Adil Hussain is unforgettable as the scheduled caste immigration officer, burdened early in life with an ailing widowed mother and doomed to loneliness. Love comes in his life twice, many years apart, with women he can’t afford to have a future. But both cherish him, particularly his beautifully written letters.

The film’s tagline says, “for those who have waited in love and loved in wait.” An integral part of that kind of relationship, for an earlier generation, was the letter; hence, predictably, they play an important role in the life of two older people. However, interestingly, not a single letter is read out in the film, though we see them being written and received, waited for and reflected on.
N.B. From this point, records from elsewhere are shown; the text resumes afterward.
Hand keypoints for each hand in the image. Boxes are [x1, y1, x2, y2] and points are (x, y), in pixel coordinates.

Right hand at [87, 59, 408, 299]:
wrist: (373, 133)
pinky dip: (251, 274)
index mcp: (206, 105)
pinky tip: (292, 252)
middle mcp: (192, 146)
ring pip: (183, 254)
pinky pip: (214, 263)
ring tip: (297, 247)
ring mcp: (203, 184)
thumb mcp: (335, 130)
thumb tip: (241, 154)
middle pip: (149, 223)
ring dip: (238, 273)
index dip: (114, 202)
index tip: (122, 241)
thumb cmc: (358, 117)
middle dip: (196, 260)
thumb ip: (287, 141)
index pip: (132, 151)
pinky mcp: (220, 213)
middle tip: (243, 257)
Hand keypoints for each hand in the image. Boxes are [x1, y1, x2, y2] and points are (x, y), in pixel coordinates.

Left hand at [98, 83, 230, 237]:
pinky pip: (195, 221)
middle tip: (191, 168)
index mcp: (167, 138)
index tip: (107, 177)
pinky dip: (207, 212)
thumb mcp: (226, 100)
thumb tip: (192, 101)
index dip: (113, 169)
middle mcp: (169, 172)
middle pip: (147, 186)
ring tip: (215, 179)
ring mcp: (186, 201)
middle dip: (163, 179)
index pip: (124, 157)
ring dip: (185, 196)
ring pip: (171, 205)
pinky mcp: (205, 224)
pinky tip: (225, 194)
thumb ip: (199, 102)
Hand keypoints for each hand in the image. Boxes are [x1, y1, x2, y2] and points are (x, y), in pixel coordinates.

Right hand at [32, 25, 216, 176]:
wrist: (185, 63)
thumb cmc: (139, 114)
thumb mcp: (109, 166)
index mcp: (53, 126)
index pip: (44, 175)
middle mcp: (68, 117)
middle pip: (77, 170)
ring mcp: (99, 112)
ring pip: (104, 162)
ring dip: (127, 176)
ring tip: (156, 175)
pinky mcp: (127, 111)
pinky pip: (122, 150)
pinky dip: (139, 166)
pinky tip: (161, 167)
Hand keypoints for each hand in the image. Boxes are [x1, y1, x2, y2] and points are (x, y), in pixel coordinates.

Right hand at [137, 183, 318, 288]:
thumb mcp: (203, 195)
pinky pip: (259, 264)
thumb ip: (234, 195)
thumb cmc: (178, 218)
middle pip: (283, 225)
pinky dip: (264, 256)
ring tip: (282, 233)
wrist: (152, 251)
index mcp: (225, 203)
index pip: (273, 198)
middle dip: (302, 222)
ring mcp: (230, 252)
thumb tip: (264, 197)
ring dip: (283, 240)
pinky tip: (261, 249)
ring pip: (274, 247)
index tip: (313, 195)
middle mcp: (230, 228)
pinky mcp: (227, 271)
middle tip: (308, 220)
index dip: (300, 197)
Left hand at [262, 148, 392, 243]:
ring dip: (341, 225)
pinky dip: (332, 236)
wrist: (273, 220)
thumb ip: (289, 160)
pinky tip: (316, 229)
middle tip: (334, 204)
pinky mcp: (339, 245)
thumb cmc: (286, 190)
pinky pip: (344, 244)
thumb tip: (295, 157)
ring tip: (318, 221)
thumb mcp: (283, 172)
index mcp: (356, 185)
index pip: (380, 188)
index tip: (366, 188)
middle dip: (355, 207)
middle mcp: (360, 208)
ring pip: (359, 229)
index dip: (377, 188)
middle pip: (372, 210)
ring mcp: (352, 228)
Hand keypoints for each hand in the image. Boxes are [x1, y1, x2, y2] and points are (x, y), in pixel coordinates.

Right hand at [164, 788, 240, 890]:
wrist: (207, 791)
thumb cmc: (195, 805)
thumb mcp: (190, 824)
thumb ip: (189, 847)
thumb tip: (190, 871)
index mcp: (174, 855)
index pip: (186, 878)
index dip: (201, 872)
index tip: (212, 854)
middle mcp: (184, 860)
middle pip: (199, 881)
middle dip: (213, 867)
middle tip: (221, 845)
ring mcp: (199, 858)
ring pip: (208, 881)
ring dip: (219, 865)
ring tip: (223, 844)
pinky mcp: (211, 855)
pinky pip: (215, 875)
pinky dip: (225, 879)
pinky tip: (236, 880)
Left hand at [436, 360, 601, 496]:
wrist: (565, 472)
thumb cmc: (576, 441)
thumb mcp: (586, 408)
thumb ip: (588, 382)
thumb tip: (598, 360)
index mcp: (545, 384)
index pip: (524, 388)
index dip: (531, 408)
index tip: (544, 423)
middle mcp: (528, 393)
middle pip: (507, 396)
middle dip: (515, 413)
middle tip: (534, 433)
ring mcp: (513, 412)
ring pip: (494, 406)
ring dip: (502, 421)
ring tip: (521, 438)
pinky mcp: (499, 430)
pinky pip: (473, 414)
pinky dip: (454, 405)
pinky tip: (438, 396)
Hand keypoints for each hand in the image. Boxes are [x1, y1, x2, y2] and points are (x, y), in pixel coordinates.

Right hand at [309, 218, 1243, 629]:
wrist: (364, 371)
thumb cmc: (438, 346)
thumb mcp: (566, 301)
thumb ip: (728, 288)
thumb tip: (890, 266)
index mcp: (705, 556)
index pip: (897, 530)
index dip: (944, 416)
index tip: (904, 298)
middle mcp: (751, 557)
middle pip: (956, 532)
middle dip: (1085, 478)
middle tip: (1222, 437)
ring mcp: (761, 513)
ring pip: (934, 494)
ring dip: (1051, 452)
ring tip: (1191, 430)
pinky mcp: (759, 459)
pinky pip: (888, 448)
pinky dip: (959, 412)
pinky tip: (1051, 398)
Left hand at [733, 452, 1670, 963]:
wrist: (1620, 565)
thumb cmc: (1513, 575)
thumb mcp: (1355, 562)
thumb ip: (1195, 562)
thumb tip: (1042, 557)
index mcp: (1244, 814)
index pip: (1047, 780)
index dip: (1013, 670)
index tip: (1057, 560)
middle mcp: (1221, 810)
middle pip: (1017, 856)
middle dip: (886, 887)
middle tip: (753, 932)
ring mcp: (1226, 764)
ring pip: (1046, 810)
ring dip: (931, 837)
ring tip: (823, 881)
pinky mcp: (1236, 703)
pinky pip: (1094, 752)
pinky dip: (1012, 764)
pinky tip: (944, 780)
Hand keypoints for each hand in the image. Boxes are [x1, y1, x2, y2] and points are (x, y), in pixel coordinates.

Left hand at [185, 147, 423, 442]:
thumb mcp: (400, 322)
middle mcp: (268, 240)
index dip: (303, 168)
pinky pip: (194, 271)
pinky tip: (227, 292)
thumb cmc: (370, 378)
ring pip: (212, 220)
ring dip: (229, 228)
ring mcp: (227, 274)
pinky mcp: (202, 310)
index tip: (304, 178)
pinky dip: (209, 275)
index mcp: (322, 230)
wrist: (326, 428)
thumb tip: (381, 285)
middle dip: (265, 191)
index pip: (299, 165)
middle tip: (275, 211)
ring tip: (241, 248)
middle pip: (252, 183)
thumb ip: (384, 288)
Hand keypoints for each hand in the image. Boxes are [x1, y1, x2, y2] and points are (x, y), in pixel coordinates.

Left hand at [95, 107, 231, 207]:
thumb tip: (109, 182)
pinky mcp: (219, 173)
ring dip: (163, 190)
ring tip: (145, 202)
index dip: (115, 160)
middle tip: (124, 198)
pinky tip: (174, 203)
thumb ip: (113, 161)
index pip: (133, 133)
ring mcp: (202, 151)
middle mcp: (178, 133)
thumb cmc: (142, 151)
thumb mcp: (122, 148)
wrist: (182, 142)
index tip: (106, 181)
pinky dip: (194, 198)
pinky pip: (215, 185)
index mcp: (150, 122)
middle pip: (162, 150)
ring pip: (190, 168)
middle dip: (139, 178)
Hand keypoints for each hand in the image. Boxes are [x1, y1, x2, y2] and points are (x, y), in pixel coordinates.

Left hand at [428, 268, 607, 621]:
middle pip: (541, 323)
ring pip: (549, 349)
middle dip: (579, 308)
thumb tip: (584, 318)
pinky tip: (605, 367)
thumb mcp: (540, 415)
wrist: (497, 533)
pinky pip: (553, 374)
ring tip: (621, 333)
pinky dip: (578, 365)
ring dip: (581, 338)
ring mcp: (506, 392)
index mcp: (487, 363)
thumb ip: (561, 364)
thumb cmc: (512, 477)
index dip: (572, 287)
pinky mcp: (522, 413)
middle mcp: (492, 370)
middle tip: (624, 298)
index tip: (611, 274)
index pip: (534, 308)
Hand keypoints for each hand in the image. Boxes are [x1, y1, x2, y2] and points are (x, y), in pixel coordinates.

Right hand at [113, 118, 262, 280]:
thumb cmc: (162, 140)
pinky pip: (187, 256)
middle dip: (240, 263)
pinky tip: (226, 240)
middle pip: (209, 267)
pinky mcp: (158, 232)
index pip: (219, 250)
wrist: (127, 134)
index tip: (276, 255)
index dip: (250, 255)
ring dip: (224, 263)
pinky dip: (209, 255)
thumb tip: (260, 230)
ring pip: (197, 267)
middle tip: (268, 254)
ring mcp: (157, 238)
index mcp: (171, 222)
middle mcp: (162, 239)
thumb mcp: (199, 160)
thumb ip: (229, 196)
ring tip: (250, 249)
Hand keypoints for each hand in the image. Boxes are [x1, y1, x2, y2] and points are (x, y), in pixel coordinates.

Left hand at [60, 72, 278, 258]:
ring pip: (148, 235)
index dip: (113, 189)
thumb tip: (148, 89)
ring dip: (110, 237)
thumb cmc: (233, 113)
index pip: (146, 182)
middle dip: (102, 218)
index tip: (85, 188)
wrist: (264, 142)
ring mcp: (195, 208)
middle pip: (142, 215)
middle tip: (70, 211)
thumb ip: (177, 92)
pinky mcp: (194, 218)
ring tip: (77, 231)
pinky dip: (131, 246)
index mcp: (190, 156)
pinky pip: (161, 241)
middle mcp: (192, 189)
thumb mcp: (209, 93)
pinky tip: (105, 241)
Purnendu has a way with words. And he is given the best lines in the film. In that well-known opening of Love Actually mentioned earlier, David says, “Whenever I get gloomy with the state of the world, I think of the arrivals gate at Heathrow airport” – because of the love that people spontaneously display while welcoming their dear ones. Purnendu is moved to a similar reflection during a lunch conversation with his colleagues when they all complain about their dull jobs. Unlike them, he likes his job, he says; loves seeing the play of emotions on the travellers’ faces: all excited and perked up when they are about to travel, in anticipation of adventures ahead; and somewhat tired but satisfied while returning, enriched by new experiences.

It is this ability of his to enter other people’s lives that makes him extraordinary. It is also the reason why he genuinely understands and accepts, twice in his life, why the woman he loves can never be his. It is this compassion for another human being that is at the heart of his story. The chemistry is just a part of it.

Compassion is actually at the very heart of the film itself. It is not about love. It is about compassion for people in love. It’s a very fine distinction that many might miss. What this film primarily shows, through its stories, is a deep understanding between people, one of whom is in love with someone else. It is what makes Barun Babu pledge himself to find Charulata’s lost love; Titli’s elderly hospital-room inmates to share her obsession about Dev and her speculations about death; and even the young crooks to plan a “blockbuster” steal to help a poor family.

Romantic love has been done to death in films – probably because they are the only place where it still exists. It is time that filmmakers opened their eyes and imagination to the beauty of other human bonds that go a long way in making life bearable.

Competing with Sanju

Urging his audiences on Twitter last week to go watch his new film, director Pratim D. Gupta had said: “If we Bengali film makers don’t get audiences in the first weekend, we’ll be pulverized by the Sanjus of the world in coming weeks.” There is palpable anxiety there, anticipating an almost David-Goliath tussle in the box-office with Rajkumar Hirani. But the anxiety is misplaced. I think those who believe in and enjoy watching sensitive films – especially the sensitive portrayal of relationships – will flock to see this film, Sanju or no Sanju. I did. And I look forward to Pratim’s next!